Das ist im Fall der Ernennung der Richter für das Verfassungsgericht aber noch krasser. Allein aus dem Senat, in dem die PP mit nur 33% der Stimmen eine absolute Mehrheit hat, ernennt 4 der 12 Richter, 2 ernennt die Regierung direkt, womit praktisch die Regierungsmehrheit in dem völlig politisierten Gericht gesichert ist. Um nichts anbrennen zu lassen, ernennt aber auch der Kontrollrat, der ebenfalls von der Regierung dominiert ist, noch zwei Richter, womit man praktisch kein Verfassungsgericht, sondern ein Regierungsgericht hat. Deshalb muss man sich über Urteile des Gerichts nicht wundern, das auch stets Gewehr bei Fuß steht, wenn es die Regierung will, in wenigen Stunden entscheidet und sogar Maßnahmen verhängt, die niemand beantragt hat, um das Ziel einer Beschwerde der Regierung zu sichern, ohne über eine Annahme zu entscheiden.

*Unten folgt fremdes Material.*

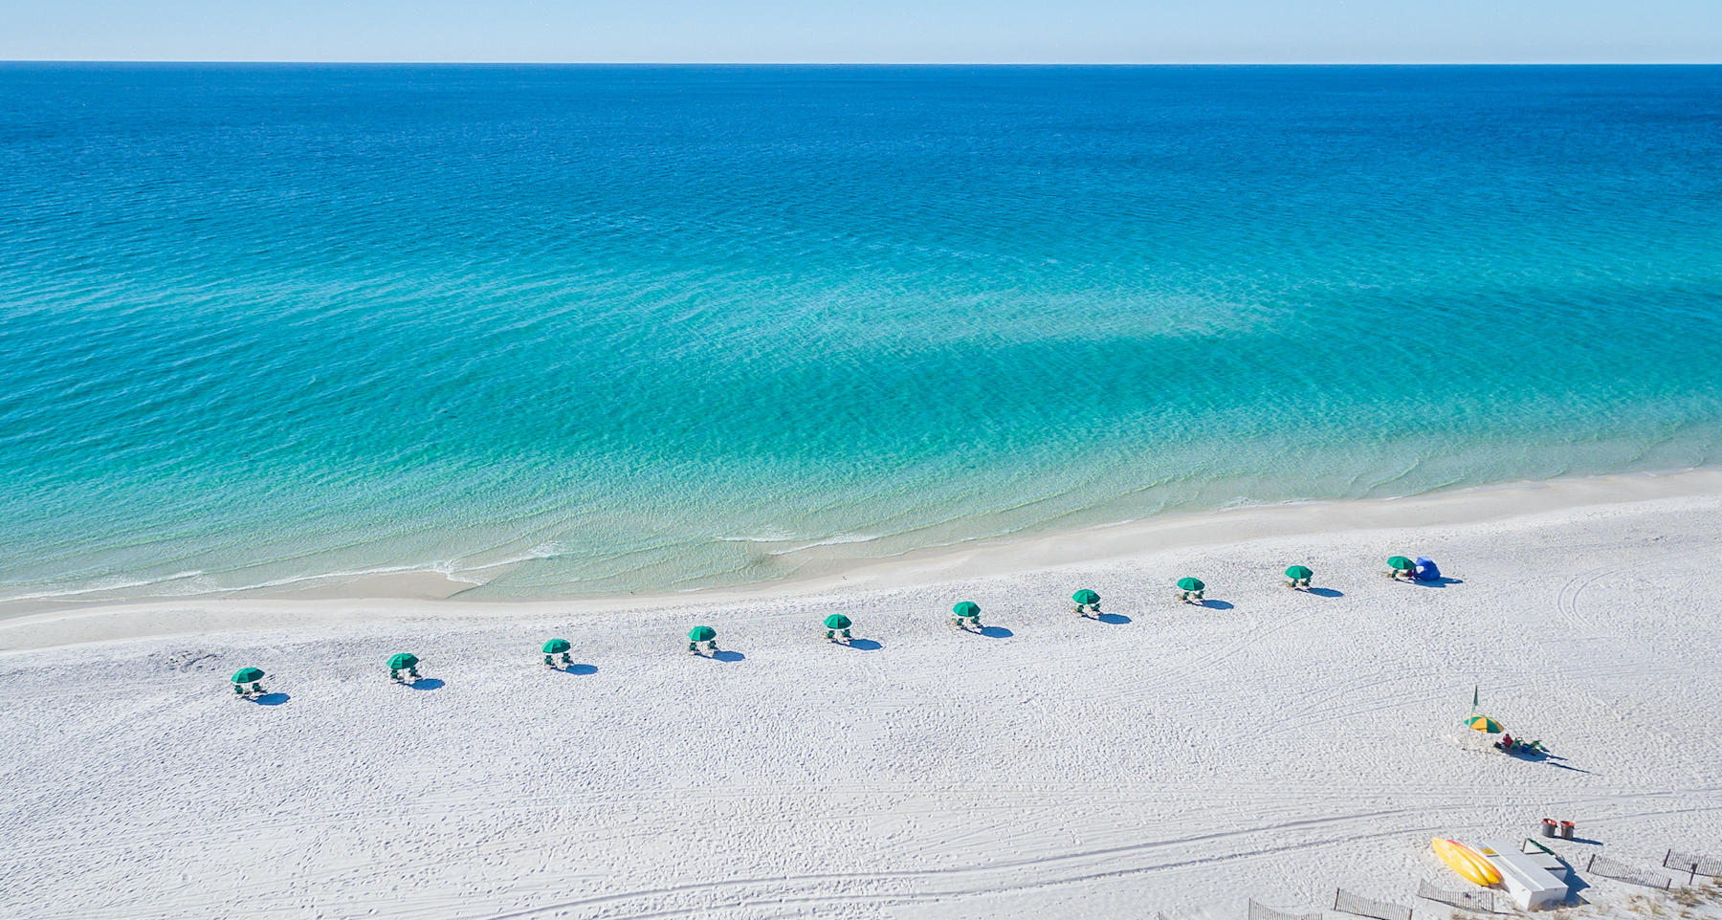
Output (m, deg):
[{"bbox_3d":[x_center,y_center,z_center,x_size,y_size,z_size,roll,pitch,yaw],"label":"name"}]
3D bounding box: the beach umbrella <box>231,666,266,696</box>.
[{"bbox_3d":[-40.169,14.618,62.974,1.950,2.100,1.950,0,23,0],"label":"beach umbrella"}]

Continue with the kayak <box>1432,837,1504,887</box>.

Mit dem Streik haben die Juristen auch fehlende Mittel gefordert, die Computersysteme sind völlig veraltet. Die Justizreform der PP hatte es zudem mit sich gebracht, dass nun in sechs Monaten auch komplizierte Korruptionsfälle ermittelt werden sollen. Die Verhandlungen mit dem Justizministerium hätten aber "enttäuschender" nicht sein können, beklagen die Juristen. Es seien keine zusätzlichen Richter und Staatsanwälte eingestellt worden, um die Vorgänge beschleunigen zu können. Da keine zusätzlichen Mittel zur Verfügung gestellt wurden, ist es ein schier unmögliches Unterfangen, komplexe Korruptionsfälle in der vorgeschriebenen Zeit zu bearbeiten.
Der Streikaufruf nahm keinen ausdrücklichen Bezug auf den Konflikt um Katalonien. Es ist aber offensichtlich, wie in den vergangenen Monaten die Regierung die Justiz instrumentalisiert hat, die Tricks, die Rechtsbeugung und Rechtsumgehung wurden von etlichen Verfassungsexperten kritisiert, mit denen die Umsetzung des Wahlergebnisses verhindert wird. Mehr als 650 Juristen aus dem gesamten spanischen Staaten hatten sich deshalb schon in einem Schreiben an den Europarat gewandt, um die "Judikalisierung" der spanischen Politik und "schwerwiegende Verstöße gegen Rechte und Freiheiten" anzuzeigen. Der Professor Joaquin Urías spricht sogar schon einem "stillen Staatsstreich", da nun sogar die Regierungsbildung präventiv verhindert wird, weil den Unionisten in Madrid die katalanischen Minister nicht passen.